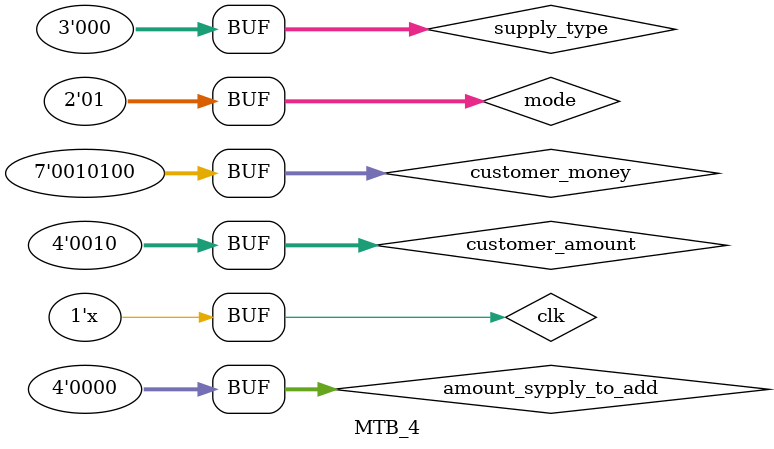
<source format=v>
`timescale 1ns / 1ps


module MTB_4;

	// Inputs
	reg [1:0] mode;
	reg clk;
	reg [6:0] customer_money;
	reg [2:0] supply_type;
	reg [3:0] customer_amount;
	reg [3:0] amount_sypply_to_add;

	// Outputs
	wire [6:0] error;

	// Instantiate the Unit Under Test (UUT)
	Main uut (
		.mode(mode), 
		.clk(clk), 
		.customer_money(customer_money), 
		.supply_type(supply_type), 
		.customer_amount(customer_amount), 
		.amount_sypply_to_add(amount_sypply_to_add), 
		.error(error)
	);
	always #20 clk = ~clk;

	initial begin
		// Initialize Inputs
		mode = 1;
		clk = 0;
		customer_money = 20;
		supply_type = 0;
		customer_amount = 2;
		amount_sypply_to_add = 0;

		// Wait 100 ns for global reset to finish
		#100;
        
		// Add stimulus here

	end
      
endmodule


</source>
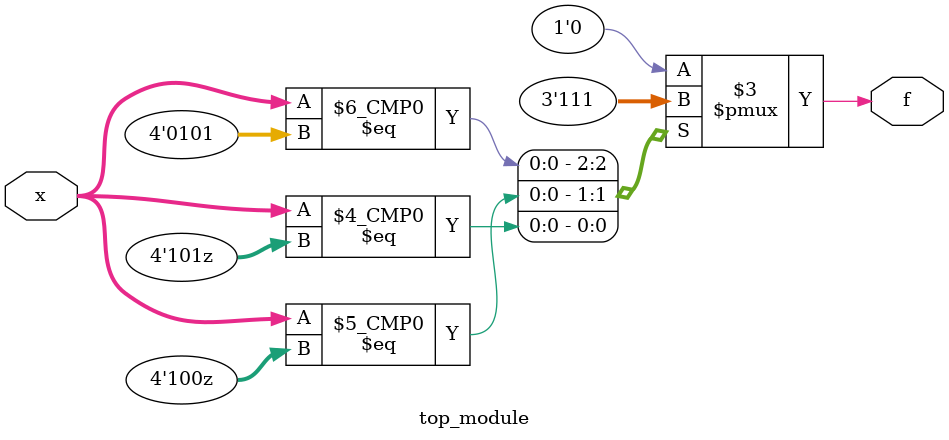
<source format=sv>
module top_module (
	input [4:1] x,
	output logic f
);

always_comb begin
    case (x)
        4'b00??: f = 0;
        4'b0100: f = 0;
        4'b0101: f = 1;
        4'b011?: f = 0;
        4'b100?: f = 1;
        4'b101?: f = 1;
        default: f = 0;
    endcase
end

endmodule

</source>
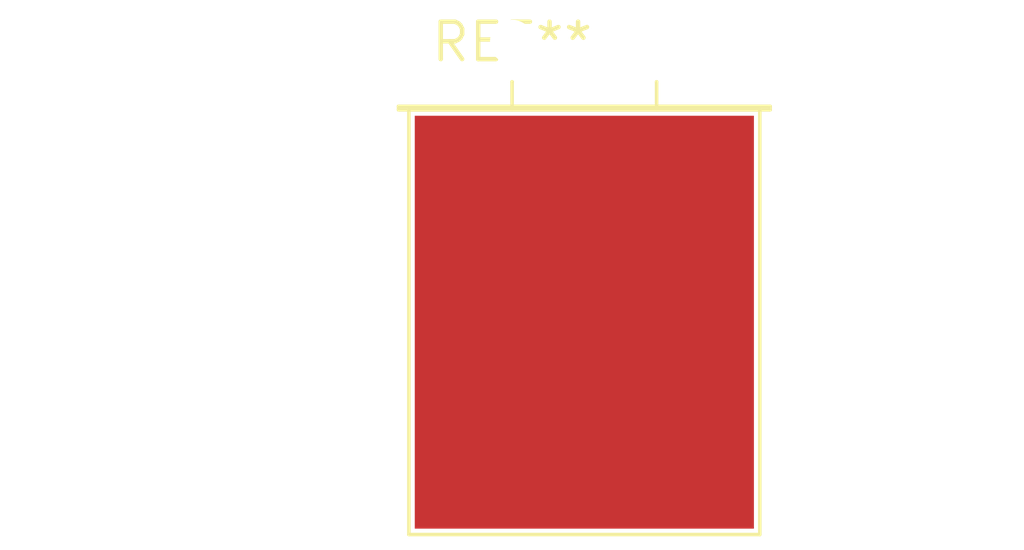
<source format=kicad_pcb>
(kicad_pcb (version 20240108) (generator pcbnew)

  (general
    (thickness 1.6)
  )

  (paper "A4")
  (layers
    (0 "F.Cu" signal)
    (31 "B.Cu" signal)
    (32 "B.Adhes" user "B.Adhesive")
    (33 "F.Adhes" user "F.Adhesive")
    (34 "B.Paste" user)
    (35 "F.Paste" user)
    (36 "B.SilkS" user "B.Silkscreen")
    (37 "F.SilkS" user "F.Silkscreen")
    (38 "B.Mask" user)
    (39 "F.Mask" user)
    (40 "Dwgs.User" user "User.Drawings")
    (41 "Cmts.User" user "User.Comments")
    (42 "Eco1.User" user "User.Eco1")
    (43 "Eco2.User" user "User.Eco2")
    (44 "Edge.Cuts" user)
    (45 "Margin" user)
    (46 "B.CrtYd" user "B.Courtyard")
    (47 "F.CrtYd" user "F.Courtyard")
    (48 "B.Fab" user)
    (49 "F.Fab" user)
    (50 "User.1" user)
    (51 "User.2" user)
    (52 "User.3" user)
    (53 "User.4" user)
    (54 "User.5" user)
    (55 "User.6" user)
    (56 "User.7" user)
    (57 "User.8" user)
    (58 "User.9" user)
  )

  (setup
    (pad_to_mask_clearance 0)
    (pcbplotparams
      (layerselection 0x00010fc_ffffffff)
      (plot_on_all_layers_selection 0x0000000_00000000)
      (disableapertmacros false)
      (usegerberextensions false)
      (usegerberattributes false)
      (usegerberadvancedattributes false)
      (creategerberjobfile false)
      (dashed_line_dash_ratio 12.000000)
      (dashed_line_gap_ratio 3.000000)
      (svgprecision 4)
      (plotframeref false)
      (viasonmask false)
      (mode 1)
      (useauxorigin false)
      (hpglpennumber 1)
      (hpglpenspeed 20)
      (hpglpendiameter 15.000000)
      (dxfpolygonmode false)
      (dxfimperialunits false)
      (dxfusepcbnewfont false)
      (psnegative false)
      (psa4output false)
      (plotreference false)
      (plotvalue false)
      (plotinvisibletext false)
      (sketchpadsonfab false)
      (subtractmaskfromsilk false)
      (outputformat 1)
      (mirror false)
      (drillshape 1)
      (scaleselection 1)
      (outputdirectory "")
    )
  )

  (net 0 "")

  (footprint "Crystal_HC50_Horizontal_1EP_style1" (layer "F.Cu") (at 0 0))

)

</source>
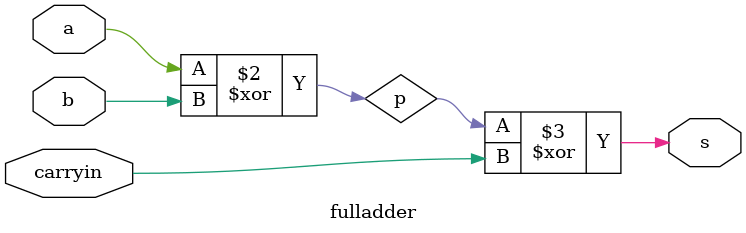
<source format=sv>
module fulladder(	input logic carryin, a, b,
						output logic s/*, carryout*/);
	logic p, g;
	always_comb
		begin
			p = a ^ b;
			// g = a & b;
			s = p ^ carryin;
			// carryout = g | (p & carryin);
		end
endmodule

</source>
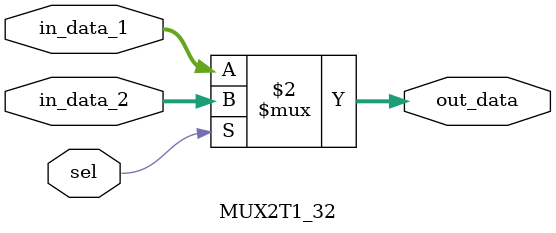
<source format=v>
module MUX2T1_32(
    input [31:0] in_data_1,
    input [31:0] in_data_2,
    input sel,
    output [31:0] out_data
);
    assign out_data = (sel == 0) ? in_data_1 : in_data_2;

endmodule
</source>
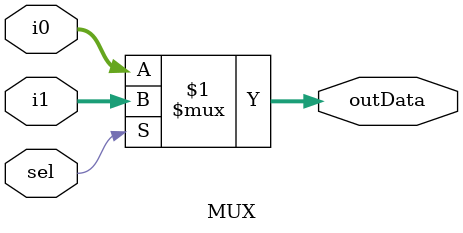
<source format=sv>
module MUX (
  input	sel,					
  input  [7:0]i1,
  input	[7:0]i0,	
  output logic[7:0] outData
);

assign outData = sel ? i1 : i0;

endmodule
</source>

==

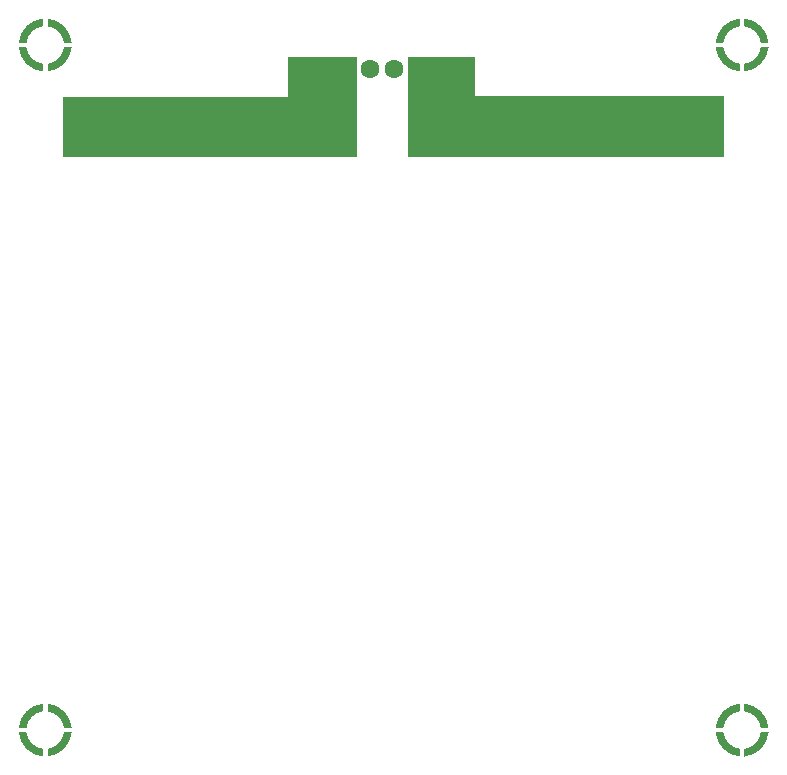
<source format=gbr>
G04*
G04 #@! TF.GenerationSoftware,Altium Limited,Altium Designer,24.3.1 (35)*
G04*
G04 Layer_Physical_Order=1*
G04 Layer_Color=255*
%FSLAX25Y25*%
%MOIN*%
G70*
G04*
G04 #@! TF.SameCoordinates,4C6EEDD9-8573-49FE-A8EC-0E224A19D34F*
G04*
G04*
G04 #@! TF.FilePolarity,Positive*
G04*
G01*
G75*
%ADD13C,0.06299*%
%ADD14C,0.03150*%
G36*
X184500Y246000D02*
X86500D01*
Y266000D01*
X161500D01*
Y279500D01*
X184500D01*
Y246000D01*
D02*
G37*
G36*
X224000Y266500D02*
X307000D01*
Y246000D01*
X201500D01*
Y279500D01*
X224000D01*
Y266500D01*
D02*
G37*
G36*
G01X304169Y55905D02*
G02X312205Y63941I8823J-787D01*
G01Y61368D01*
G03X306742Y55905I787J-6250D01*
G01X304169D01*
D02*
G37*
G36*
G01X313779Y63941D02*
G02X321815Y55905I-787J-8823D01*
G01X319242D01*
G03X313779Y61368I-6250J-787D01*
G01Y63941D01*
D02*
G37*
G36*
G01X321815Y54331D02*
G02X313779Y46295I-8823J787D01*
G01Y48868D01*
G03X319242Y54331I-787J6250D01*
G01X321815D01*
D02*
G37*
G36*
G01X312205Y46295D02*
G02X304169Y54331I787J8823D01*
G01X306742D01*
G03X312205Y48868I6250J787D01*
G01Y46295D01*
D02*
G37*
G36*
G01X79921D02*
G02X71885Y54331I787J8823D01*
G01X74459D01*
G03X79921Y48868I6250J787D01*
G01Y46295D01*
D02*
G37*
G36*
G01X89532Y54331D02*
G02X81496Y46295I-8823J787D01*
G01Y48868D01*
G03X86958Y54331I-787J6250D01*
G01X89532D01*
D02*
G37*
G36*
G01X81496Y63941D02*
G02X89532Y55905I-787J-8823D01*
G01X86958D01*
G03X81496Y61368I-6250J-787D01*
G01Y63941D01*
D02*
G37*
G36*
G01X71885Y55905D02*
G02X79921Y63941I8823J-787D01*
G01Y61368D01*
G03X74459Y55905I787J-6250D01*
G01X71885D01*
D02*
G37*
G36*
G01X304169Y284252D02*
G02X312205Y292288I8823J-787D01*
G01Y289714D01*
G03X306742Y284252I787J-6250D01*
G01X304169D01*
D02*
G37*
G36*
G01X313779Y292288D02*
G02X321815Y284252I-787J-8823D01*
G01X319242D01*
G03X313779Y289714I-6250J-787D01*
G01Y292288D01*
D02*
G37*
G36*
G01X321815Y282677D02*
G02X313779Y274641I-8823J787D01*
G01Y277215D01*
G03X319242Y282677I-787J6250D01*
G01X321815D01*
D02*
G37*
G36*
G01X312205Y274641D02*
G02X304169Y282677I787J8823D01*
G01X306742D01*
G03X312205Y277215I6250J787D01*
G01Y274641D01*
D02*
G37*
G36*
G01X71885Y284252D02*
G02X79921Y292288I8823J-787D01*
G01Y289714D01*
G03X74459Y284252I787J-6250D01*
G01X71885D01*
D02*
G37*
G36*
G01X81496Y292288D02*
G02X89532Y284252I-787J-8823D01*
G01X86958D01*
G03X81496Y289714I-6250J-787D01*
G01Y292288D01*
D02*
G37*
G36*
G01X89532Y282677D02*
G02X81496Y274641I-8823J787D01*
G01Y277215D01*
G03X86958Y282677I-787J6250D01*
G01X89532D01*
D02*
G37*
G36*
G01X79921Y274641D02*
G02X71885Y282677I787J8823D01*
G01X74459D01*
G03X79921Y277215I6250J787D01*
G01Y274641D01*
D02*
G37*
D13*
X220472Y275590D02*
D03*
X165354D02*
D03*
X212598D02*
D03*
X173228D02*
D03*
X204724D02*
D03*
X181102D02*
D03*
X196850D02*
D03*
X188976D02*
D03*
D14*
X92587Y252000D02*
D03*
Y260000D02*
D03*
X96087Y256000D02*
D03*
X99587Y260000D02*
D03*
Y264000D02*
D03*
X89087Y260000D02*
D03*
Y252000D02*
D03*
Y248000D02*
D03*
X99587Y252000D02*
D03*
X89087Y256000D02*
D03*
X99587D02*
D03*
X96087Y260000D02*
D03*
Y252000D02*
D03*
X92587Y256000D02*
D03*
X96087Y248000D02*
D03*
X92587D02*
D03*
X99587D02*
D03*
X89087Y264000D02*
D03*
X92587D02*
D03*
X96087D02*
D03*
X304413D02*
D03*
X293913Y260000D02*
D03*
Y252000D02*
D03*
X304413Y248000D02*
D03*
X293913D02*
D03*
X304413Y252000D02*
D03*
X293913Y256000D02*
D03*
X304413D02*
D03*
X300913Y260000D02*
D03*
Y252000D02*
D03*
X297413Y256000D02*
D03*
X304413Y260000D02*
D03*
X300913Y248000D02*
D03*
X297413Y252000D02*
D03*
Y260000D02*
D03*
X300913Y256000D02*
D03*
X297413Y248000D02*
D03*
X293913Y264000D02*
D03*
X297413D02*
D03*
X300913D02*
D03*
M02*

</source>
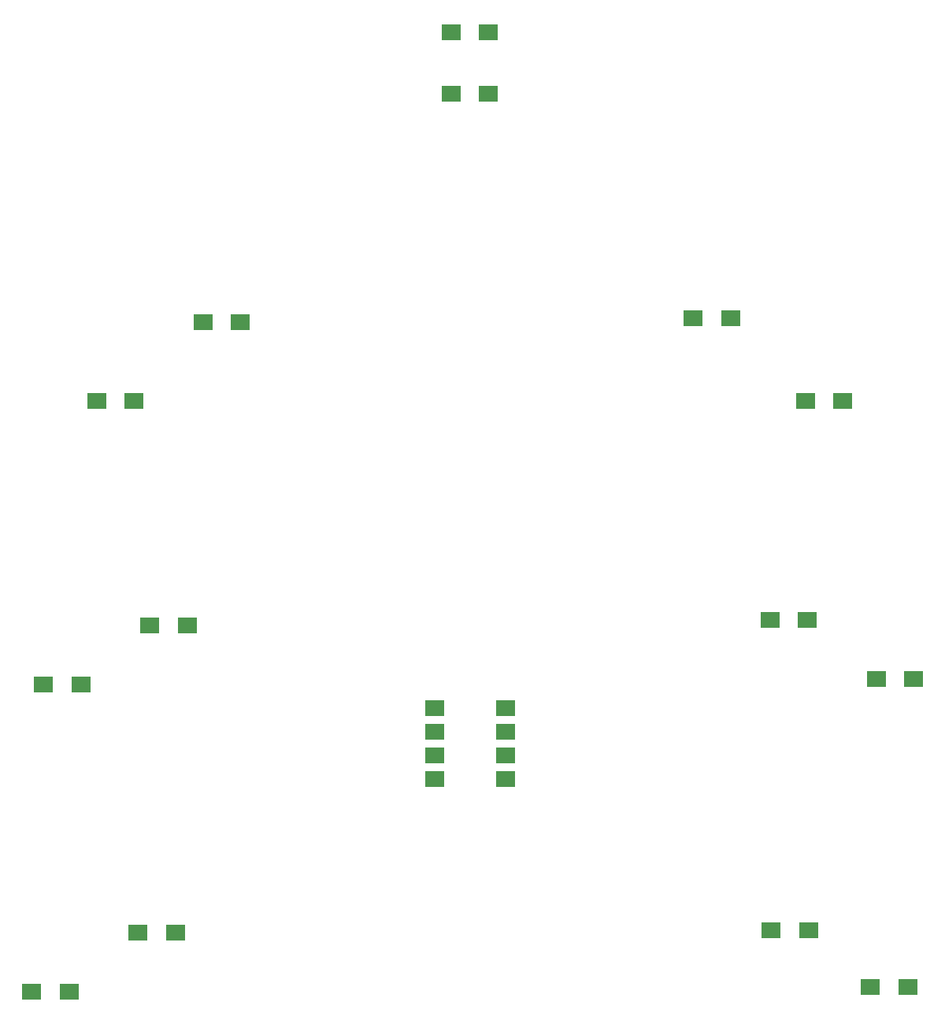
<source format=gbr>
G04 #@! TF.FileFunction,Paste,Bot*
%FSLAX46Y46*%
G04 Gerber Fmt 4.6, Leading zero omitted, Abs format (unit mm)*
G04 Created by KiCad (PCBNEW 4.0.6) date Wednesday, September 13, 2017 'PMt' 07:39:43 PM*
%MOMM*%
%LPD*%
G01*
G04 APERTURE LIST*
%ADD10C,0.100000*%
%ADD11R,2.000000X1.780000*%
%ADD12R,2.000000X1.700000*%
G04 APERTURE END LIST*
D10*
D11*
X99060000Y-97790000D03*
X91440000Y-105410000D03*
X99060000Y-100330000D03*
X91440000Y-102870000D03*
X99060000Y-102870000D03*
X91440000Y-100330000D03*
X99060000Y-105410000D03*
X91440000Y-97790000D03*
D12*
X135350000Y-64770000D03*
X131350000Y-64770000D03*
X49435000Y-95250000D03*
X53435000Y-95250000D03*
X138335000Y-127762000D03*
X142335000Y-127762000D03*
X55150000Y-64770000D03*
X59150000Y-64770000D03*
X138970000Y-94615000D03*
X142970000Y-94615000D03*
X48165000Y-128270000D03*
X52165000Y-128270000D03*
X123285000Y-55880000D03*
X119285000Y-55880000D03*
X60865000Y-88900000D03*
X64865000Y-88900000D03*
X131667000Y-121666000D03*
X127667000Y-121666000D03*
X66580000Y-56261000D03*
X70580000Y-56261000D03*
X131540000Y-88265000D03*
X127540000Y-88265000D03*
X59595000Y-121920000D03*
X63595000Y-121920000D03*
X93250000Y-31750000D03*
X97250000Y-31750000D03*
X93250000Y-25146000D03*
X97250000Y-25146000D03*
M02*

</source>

## [Problem to work on]
Scan the entries and show every line in which the word "SilkS" is found.

## [Final answer]
    (36 "B.SilkS" user "B.Silkscreen")
    (37 "F.SilkS" user "F.Silkscreen")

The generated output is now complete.